I can't say all I would like to. I don't think words can describe how disgusted I am after reading this. I too feel very sorry for this man. From what it sounds like, he's a very good person and doesn't deserve this or you.
I don't even know what to say to comment on this. I am kind of speechless that you could be so inconsiderate to the man you are about to marry. I feel very sorry for him, neither him nor your daughter deserve this.
I totally agree with amn702- your living a lie and you're only digging yourself deeper and deeper into this mess.
I'm sorry for if what I am to say sounds rude but to me its the truth.
Your just using this man for his $$ and to me it seems like you do NOT love him what your saying is if you get married to him and then you do a DNA test and your daugther isn't his you can at least have half of what he owns. That spells GOLD DIGGER to me and remember sweetie karma is a B**** and what comes around goes around.
I have a lot more to say but I'd rather just leave it at that because I'm not about to get kicked off.
Goodluck with all this and hopefully u open your eyes and see how wrong you are.
GOD BLESS :)
I think I will not post any more on this conversation because I honestly can not believe how anyone could lay their head down and sleep at night living such a lie. You basically are using him for his money and assests, just like your mother's story. I guess the apple doesn't fall far from the tree. Good luck with everything. I'm out.
Sorry, I just cannot get over your last post's final paragraph:
"Anyway, what I am trying to say is that you have to plan for your future.

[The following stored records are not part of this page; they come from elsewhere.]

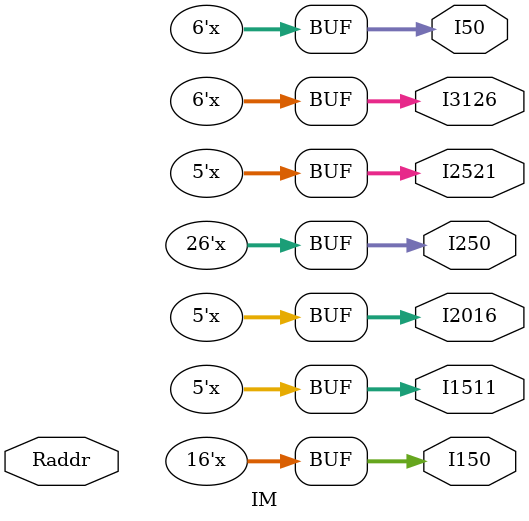
<source format=v>
`timescale 1ns / 1ps
module IM (Raddr,I250, I3126, I2521, I2016, I1511, I150,I50);
input [31:0]Raddr;
reg [31:0] instruction;
output [25:0] I250;
output [5:0] I3126;
output [4:0] I2521;
output [4:0] I2016;
output [4:0] I1511;
output [15:0] I150;
output[5:0] I50;
reg [25:0] I250;
reg [5:0] I3126;
reg [4:0] I2521;
reg [4:0] I2016;
reg [4:0] I1511;
reg [15:0] I150;
reg [5:0] I50;
reg [31:0] memory [0:29];
initial begin 
memory[0] = 32'b00100000000010000000000000100000; //addi $t0, $zero, 0x20 
memory[1] = 32'b00100000000010010000000000100111; //addi $t1, $zero, 0x27  
memory[2] = 32'b00000001000010011000000000100100; //and $s0, $t0, $t1   
memory[3] = 32'b00000001000010011000000000100101; //or $s0, $t0, $t1
memory[4] = 32'b10101100000100000000000000000100; //sw $s0, 4($zero)
memory[5] = 32'b10101100000010000000000000001000; //sw $t0, 8($zero)
memory[6] = 32'b00000001000010011000100000100000; //add $s1, $t0, $t1
memory[7] = 32'b00000001000010011001000000100010; //sub $s2, $t0, $t1
memory[8] = 32'b00010010001100100000000000001001; //beq $s1, $s2, error0
memory[9] = 32'b10001100000100010000000000000100; //lw $s1, 4($zero)
memory[10]= 32'b00110010001100100000000000011000; //andi $s2, $s1, 0x18
memory[11] =32'b00010010001100100000000000001001; //beq $s1, $s2, error1
memory[12] =32'b10001100000100110000000000001000; //lw $s3, 8($zero)
memory[13] =32'b00010010000100110000000000001010; //beq $s0, $s3, error2
memory[14] =32'b00000010010100011010000000101010; //slt $s4, $s2, $s1 (Last)
memory[15] =32'b00010010100000000000000000001111; //beq $s4, $0, EXIT
memory[16] =32'b00000010001000001001000000100000; //add $s2, $s1, $0
memory[17] =32'b00001000000000000000000000001110; //j Last
memory[18] =32'b00100000000010000000000000000000; //addi $t0, $0, 0(error0)
memory[19] =32'b00100000000010010000000000000000; //addi $t1, $0, 0
memory[20] =32'b00001000000000000000000000011111; //j EXIT
memory[21] =32'b00100000000010000000000000000001; //addi $t0, $0, 1(error1)
memory[22] =32'b00100000000010010000000000000001; //addi $t1, $0, 1
memory[23] =32'b00001000000000000000000000011111; //j EXIT
memory[24] =32'b00100000000010000000000000000010; //addi $t0, $0, 2(error2)
memory[25] =32'b00100000000010010000000000000010; //addi $t1, $0, 2
memory[26] =32'b00001000000000000000000000011111; //j EXIT
memory[27] =32'b00100000000010000000000000000011; //addi $t0, $0, 3(error3)
memory[28] =32'b00100000000010010000000000000011; //addi $t1, $0, 3
memory[29] =32'b00001000000000000000000000011111; //j EXIT
end
always @(*)begin
instruction[31:0] <= memory[Raddr/4];
I250 <= instruction[25:0];
I3126 <= instruction[31:26];
I2521<= instruction[25:21];
I2016 <= instruction[20:16];
I1511 <= instruction[15:11];
I150 <= instruction[15:0];
I50<=instruction[5:0];
end   
endmodule

</source>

You may not agree but this is what is best for my daughter. My fiance can give her the kind of life she should have. What he doesn't know is not going to hurt him. When she gets old enough I will tell her that someone else might be her father. By that time my ex might have actually accomplished something and be making some money. Then will the time to do a DNA test."
That, and when you said, "He thinks I had to quit university when I got pregnant. That I gave up this wonderous future. He is a bit stunned I know (Did not have the heart to tell him I failed out!!)"
What a way of plan for your future--by riding the backs of people who work hard to accomplish everything themselves (when you failed and gave up on yourself) while you sat around taking advantage of their achievements, yet ready to up and leave at the drop of a hat if things don't go your way. Nice.
And if you do up and leave because things don't go your way, then by that time, the ex boyfriend of yours who just might be the father of your daughter "might have actually accomplished something and be making some money. Then will the time to do a DNA test."
Jump from leeching off one man, who you deceitefully had raise your daughter and support you, take him for all he's worth if things don't go your way, to attempting to leech off another man by dumping a whopper of truth on your innocent child that her father is never who she thought he was, and this ex of yours suddenly finds out he's a father after years of not knowing and *surprise!* Guess what, dude? You now have to pay for some kid you never knew you had, with whom you never formed any relationship or bond, because her mother could never grow up and do anything for heself or anyone else, including her own kid...she has to piggyback on everyone else to raise her daughter, and if you're the kid's sperm donor, you're next.
Brilliant plan. Very fair, honest, courageous, courteous and full of integrity and self-perseverence.
OK I cant not judge after reading your last post. Your mothers life is a beautiful story!!!!! She took a man for a 20 year ride, then took him for half his money and assets and ran off with his best friend. And you think following in her footsteps is a good option....sounds to me like its an easy option. You should be the example to your children your mother was never to you and tell the truth not take an easy ride and if needs be stand on your own 2 feet. You dont deserve your fiancée if you dont tell him the truth.